In northwestern Iowa, just southwest of Iowa’s Great Lakes region, the Little Sioux River winds its way through sand and gravel deposits left behind by glaciers 11,000 years ago, eventually making its way to the Missouri River. Prairie, river and wetland systems make up this area, which once was covered by tallgrass prairie. Native prairie remnants still exist and include prairie pothole wetlands, calcareous fens on limestone soils, dry and moderately dry hill prairies and oak woodlands.
Much of the land has been unsuitable for farming—but ideal for haying and cattle grazing because of the abundant gravel. Grazing and haying have helped maintain significant prairie tracts.
In the 1940s, botanist Dr. Ada Hayden identified the area as having some of the best native prairie left in the state and much of it still exists. Several globally rare species can be found in the Little Sioux Valley, including the federally-threatened bush clover and eastern prairie fringed orchid. Prairie grasses and wildflowers abound, along with butterflies and grassland birds such as the dickcissels and yellow warbler.

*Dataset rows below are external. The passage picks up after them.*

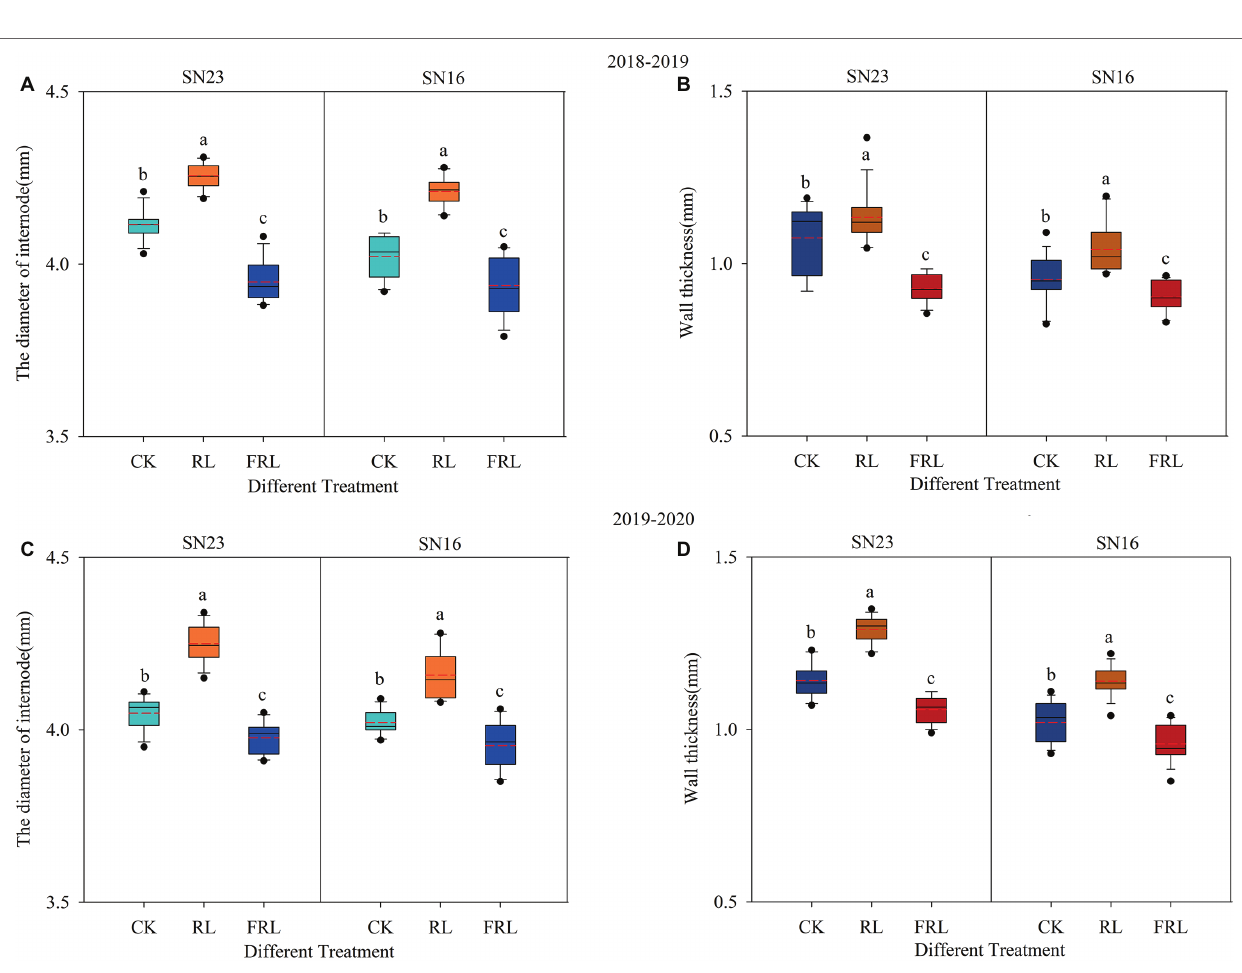
FIGURE 2 | The effect of light quality in population on diameter (A,C) and wall thickness (B,D) in wheat in 2018–2019 and 2019–2020 growing seasons, respectively. SN16 and SN23 represent the lodging-sensitive cultivar Shangnong16 and the lodging-resistant cultivar Shangnong23. CK represents the normal light, RL represents the red light, and FRL represents far-red light. Solid lines and red dotted lines indicate medians and means, respectively; box boundaries indicate upper and lower quartiles, whisker caps indicate 90th and 10th percentiles ( n = 12). Significant differences between treatments according to the least significant difference (LSD; p <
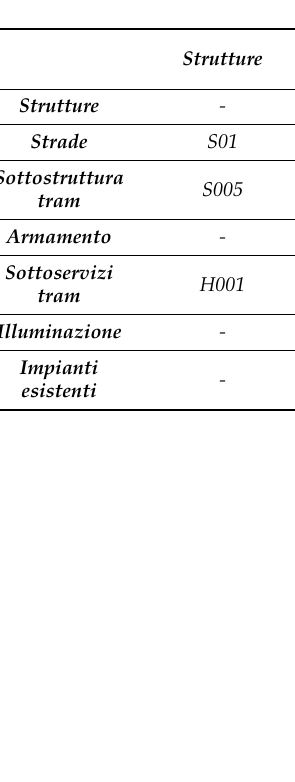
Table 1. Coordination matrix for Clash Detection activity.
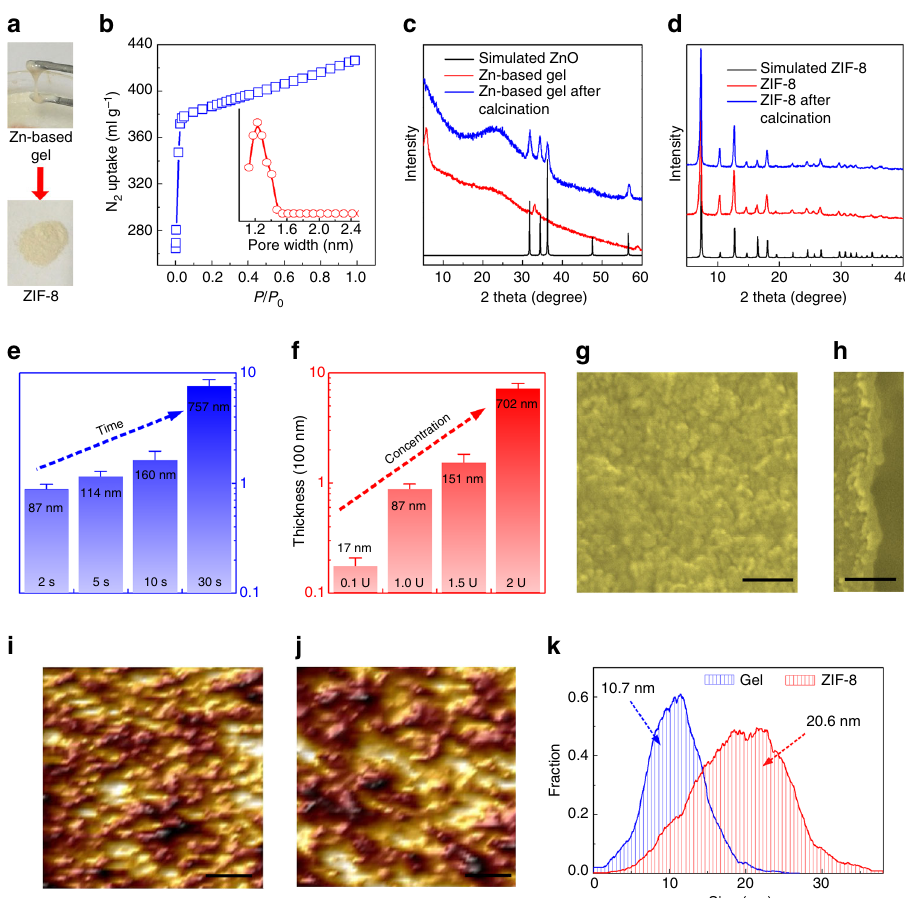
Fig. 2 Characterizations and thickness of ZIF-8 membranes. a The optical photographs of the Zn-based gel and the ZIF-8 powder. b N 2 adsorption isotherm and corresponding pore width distribution of the prepared ZIF-8. c XRD patterns of the simulated ZnO, the Zn-based gel layer and the calcinated Zn-based gel layer on PVDF hollow fi bres. d XRD patterns of the simulated ZIF-8, the ZIF-8 membrane and the calcinated ZIF-8 membrane. The samples were prepared with sol concentration of 1 U, coating time of 2 s and vapour deposition time of 2 h. Thickness of ZIF-8 membranes prepared with different e coating time and f sol concentration. The thickness was measured at various locations to obtain the standard deviation. g Top and h cross-sectional view SEM images of the ZIF-8 membrane. Scale bar , 200 nm. AFM analysis of i the Zn-based gel layer and j the ZIF-8 membrane. R q : i 3.6 nm and j 5.8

Ecological threats to the area include lack of fire, inappropriate tree planting and overly intensive grazing. Harmful non-native species also need to be controlled – for cattle as well as for native plants and animals.
The Conservancy has helped protect 2,700 acres in the Little Sioux Valley, much of it in the Iowa Department of Natural Resources Waterman Prairie Project. Conservancy preserves in the area include the 110-acre Freda Haffner Preserve, southwest of Okaboji. The preserve consists of wet and dry prairies and sedge meadows. It also is one of Iowa’s largest glacial “kettleholes,” which were formed by large blocks of ice that remained after the glaciers retreated. The Freda Haffner prairie kettlehole is one of Iowa’s most popular natural areas. Another Conservancy preserve is Mori Prairie in Clay County, a biological and geological state preserve, designated as an excellent example of Iowa blacksoil - prairie. The Conservancy’s long-term goal for the Little Sioux Valley is to work with partners to conserve and restore 15,000 acres in the area.